Hindsight, they say, is 20/20. Looking backwards, I realize that over the last three years I've watched my wife struggle through the five stages of grief. Mourning requires time to come to acceptance. What I didn't realize is that this same process applies when coming to grips with the messiness of one's home. At least for the woman of the home. My 14-year-old leaves a trail of destruction in her wake. One of the casualties is my wife's psyche. And if you're not familiar with the five stages of grief, in the context of messy rooms they progress something like this:
- Denial - "I can't believe I have such a messy kid"

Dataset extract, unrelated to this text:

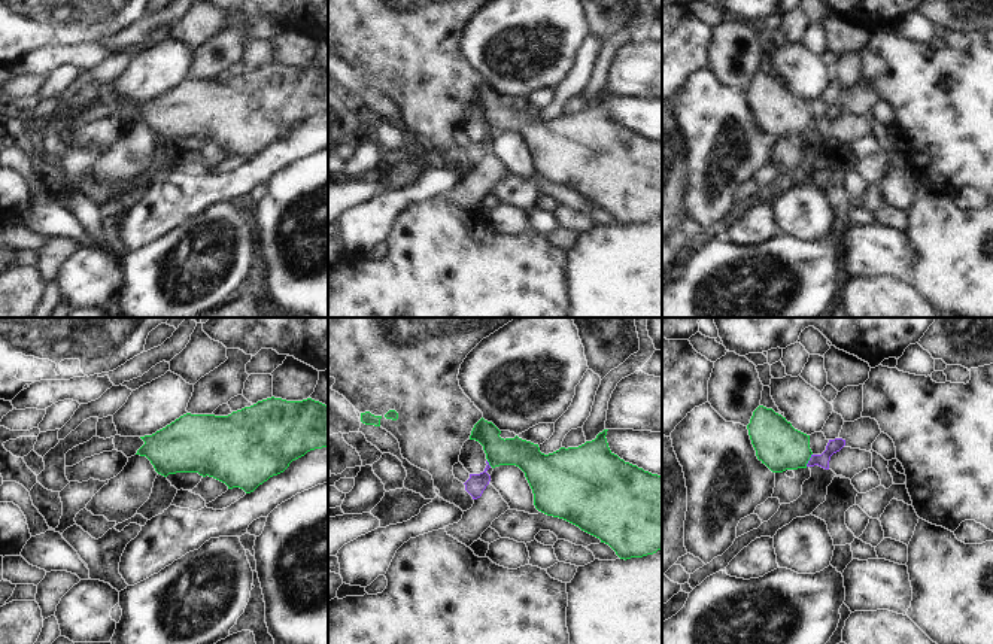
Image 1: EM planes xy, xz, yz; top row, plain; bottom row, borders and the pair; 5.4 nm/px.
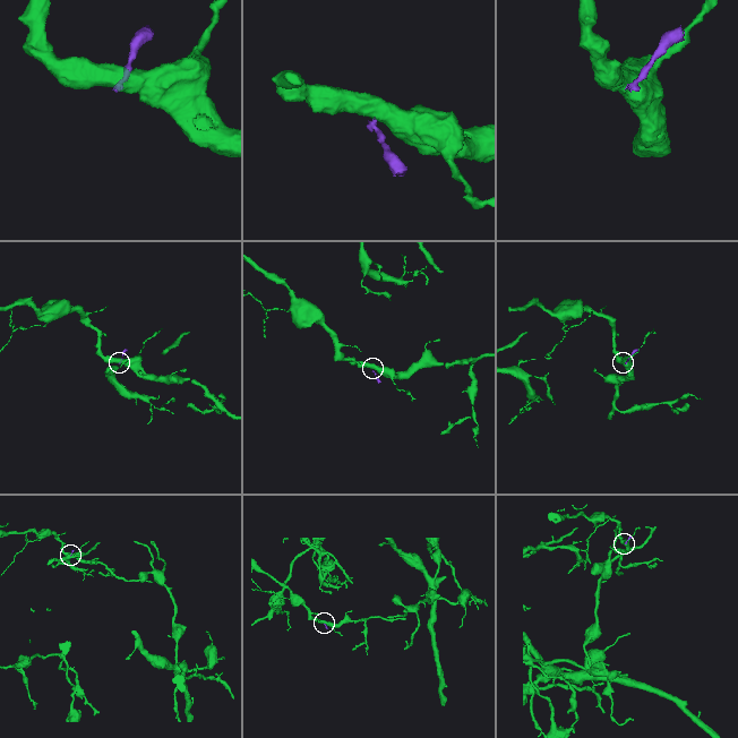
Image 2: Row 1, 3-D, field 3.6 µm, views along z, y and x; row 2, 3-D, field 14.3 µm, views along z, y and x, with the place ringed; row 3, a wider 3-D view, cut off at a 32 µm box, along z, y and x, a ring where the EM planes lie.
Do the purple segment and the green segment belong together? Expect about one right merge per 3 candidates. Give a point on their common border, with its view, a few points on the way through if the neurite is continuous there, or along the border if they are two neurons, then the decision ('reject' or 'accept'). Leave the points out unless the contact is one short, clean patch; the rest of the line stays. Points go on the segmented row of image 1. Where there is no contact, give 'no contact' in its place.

- Anger - "CLEAN YOur room...NOW!"
- Bargaining - "Look, I'll get you Starbucks if you can keep your room clean for the weekend."
- Depression - Addressing me: "Honey, I just can't stand it. Have you *seen* the hallway? All I want is a clean hallway. That's all I want."
- Acceptance - Because we have three children: "Well, just 9 more years and then we can keep our home clean."
Being the ever-cognizant male, it only took me about 3 years and my wife's acceptance of the issue to stumble on the fact that there was an issue. The Aha! moment came last night. When my daughter got home I let her know that I'll never again talk to her about the cleanliness of her room. In fact, I'll try to be helpful. If she won't clean her room then I'll clean it for her. I'll check in each day, and if her room is messy I'll clean it up. And because I don't want to throw out anything important I'll have to read whatever I find lying around before figuring out what to do with it.
I didn't realize a person could express laughter and unbelief with simultaneous horror. I gave her a few days to get things in order. I start Monday.